----- Dataset entries -----
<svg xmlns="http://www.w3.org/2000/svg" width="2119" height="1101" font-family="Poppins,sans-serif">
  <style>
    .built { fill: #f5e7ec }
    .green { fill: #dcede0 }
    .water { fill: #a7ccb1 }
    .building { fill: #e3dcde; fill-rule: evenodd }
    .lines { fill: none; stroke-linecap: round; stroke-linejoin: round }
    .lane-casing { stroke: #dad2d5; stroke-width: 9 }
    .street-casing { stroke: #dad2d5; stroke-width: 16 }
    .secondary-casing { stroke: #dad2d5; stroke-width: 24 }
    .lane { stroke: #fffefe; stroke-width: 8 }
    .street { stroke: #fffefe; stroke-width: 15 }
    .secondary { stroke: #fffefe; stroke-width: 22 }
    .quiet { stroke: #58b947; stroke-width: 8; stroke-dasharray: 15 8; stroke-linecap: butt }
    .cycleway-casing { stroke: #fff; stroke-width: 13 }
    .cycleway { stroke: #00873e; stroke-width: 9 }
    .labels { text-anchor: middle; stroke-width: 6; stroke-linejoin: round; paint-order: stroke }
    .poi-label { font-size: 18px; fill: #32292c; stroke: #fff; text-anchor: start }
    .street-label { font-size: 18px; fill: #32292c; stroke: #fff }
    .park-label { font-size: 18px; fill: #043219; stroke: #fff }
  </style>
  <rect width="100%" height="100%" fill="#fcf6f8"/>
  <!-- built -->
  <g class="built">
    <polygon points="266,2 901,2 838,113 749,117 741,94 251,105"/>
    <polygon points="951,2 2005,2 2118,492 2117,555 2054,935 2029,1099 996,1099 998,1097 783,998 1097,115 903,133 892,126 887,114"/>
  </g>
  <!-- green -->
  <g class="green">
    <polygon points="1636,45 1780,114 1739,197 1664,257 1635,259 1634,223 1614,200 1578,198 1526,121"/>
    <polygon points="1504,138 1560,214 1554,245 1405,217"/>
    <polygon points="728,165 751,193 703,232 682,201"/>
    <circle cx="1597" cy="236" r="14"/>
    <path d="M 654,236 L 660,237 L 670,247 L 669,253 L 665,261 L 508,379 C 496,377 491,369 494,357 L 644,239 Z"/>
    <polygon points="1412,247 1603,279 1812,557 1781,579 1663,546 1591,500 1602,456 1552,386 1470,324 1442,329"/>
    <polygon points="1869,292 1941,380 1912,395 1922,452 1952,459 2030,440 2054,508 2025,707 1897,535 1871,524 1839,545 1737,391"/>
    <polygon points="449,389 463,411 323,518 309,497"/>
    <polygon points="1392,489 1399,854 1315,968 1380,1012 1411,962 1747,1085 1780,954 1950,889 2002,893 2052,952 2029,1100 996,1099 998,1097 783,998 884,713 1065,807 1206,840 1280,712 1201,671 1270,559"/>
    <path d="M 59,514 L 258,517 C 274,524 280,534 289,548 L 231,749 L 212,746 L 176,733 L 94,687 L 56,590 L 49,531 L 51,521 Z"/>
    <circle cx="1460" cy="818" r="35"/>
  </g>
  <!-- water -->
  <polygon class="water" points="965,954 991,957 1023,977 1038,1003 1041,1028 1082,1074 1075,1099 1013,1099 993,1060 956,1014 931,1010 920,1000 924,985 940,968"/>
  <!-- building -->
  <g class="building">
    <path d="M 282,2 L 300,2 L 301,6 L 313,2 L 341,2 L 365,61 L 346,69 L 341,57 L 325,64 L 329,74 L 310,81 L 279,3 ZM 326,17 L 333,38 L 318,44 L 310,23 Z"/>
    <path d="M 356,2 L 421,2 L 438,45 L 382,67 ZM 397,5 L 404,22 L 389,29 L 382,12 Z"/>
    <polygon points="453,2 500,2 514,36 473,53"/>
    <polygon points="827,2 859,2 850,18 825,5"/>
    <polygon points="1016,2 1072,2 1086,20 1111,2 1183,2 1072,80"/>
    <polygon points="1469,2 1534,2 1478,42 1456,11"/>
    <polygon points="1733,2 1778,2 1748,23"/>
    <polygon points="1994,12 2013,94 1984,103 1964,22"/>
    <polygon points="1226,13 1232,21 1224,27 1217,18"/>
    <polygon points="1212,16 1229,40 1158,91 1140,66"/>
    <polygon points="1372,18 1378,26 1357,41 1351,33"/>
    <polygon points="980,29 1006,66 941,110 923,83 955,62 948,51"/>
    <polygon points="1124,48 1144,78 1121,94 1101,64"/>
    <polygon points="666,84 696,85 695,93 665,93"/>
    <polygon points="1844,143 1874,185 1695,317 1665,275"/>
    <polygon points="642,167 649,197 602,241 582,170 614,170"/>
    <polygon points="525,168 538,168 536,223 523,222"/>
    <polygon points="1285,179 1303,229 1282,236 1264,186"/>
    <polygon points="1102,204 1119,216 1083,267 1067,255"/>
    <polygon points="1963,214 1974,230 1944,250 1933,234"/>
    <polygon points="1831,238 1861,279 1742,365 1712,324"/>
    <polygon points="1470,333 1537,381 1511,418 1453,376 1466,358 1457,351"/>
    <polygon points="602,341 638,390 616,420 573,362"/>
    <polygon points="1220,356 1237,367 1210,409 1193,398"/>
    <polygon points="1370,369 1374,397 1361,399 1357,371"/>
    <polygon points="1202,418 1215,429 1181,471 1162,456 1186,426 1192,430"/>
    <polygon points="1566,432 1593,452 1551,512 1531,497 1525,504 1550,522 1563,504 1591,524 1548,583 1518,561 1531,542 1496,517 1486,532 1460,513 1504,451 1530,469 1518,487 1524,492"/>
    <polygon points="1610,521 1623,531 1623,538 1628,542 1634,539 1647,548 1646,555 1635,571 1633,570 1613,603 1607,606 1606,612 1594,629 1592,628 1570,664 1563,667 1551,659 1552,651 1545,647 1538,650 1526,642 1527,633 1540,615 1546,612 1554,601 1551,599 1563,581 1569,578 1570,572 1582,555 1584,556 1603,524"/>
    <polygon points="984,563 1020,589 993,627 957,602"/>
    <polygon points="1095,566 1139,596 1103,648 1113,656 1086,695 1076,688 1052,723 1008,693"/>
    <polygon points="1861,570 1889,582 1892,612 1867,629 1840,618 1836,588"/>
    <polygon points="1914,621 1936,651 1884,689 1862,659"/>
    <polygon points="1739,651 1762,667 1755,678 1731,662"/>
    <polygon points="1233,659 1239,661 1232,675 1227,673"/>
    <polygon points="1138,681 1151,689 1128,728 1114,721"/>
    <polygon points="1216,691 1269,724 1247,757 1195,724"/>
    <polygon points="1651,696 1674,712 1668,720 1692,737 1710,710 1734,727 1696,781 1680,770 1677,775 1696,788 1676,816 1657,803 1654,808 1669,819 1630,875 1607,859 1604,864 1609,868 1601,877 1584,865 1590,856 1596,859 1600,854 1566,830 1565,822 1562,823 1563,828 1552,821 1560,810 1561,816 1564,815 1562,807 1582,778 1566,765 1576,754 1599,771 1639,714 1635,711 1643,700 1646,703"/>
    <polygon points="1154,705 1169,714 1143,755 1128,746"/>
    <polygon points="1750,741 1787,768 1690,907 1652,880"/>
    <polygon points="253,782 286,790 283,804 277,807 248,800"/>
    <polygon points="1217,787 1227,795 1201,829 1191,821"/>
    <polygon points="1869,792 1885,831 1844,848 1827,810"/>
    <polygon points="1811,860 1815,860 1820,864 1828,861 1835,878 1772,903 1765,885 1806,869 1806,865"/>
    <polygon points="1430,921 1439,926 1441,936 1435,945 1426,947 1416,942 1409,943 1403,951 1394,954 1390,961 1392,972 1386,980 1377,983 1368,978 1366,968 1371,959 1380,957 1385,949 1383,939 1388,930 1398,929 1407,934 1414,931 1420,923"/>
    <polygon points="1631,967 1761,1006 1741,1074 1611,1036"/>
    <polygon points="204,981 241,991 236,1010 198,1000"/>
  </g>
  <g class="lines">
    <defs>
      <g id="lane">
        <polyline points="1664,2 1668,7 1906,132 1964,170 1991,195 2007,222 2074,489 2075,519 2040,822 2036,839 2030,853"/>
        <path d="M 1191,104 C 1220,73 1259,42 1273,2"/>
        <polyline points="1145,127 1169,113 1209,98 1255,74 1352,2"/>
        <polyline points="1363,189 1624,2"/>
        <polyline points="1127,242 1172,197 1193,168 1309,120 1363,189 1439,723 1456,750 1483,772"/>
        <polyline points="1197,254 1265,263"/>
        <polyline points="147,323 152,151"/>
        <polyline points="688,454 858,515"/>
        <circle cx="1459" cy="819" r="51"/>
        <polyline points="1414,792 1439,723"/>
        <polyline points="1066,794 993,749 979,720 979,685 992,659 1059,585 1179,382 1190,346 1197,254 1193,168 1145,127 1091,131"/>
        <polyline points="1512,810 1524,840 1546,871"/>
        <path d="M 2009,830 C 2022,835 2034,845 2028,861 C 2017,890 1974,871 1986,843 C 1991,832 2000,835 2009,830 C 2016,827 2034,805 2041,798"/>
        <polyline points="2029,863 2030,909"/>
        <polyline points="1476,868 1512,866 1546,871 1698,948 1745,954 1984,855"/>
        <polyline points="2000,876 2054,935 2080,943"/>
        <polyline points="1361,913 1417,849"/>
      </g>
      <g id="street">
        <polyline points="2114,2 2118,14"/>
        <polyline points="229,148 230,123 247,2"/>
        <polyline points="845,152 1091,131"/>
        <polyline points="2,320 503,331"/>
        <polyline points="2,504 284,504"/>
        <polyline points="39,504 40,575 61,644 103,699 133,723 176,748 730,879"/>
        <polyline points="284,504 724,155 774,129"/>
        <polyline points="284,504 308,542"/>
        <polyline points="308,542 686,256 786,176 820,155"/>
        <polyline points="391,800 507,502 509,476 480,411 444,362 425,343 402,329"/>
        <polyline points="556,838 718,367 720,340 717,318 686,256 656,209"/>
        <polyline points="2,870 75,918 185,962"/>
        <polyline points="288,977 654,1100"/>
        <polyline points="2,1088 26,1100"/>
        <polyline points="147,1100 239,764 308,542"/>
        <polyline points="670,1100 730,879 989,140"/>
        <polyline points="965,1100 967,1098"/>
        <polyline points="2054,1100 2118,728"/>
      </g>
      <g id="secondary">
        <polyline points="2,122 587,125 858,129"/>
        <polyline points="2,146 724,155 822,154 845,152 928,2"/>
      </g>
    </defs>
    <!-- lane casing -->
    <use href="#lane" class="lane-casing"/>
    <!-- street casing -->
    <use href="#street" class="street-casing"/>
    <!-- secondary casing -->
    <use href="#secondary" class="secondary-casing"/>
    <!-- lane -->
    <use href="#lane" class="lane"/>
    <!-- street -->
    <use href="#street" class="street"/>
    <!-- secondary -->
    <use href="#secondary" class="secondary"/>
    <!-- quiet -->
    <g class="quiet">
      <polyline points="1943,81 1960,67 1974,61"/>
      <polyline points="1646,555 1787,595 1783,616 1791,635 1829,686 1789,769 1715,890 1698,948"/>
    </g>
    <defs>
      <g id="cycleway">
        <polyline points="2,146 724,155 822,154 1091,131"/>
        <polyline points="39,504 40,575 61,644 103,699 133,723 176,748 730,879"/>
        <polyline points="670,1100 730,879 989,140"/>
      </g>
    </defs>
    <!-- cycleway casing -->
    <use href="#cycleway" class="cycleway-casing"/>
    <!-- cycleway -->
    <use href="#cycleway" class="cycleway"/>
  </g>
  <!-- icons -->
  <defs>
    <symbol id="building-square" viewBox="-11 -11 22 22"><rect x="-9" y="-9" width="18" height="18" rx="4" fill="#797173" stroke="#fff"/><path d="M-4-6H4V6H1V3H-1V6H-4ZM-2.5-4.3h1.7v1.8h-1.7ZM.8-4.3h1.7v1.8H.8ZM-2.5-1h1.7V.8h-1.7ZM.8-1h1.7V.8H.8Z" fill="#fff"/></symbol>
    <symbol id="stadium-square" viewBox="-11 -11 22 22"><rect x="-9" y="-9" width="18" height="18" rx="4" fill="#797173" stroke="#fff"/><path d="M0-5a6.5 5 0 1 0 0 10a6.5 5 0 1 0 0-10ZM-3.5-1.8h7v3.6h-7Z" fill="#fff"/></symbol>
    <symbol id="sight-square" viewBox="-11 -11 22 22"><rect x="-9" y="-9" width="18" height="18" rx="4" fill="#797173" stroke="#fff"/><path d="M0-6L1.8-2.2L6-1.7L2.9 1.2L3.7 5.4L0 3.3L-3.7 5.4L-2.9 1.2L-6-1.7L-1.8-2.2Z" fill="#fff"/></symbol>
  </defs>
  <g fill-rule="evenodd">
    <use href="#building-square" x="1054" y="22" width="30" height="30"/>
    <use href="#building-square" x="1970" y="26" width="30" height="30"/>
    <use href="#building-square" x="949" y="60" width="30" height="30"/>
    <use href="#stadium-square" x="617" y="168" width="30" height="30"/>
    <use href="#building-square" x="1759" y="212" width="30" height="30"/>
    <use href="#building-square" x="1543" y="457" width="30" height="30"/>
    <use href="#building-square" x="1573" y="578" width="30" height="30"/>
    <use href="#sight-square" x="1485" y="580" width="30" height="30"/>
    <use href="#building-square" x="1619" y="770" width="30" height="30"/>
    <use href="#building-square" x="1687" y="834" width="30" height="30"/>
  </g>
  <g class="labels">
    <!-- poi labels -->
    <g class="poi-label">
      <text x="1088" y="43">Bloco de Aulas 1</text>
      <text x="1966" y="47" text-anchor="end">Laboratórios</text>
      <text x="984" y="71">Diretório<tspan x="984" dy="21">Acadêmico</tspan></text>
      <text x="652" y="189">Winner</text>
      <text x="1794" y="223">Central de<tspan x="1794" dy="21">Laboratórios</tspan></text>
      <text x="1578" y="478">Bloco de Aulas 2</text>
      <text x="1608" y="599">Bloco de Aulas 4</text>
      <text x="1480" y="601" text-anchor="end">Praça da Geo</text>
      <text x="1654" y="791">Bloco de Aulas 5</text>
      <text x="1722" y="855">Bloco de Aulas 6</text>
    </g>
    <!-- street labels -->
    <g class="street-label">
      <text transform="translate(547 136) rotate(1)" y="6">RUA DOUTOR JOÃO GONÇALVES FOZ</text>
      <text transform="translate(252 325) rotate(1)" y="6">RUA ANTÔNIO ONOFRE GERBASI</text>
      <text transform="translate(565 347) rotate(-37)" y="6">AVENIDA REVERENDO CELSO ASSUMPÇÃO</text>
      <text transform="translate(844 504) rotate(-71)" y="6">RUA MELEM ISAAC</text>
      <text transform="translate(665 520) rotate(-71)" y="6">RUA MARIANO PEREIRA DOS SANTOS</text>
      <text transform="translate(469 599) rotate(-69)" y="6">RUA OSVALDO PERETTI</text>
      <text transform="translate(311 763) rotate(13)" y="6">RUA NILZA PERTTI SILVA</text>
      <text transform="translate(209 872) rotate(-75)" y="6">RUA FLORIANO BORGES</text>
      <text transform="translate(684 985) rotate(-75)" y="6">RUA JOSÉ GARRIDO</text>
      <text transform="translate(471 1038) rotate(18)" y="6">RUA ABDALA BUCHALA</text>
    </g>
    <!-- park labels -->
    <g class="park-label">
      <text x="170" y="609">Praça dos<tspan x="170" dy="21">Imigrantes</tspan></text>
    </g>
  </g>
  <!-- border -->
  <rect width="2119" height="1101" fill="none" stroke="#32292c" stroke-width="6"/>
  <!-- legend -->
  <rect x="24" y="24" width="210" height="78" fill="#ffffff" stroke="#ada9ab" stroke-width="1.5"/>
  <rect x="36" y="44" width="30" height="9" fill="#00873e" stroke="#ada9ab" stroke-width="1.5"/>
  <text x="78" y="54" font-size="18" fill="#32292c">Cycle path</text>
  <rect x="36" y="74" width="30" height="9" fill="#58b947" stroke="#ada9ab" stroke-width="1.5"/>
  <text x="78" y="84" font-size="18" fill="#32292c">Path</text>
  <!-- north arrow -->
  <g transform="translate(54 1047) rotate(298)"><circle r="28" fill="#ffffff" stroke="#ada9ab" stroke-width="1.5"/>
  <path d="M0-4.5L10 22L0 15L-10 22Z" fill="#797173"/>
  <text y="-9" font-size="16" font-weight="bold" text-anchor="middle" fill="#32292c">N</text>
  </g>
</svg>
-----
Please return every line of the records that contains the word "lines".

    .lines { fill: none; stroke-linecap: round; stroke-linejoin: round }
  <g class="lines">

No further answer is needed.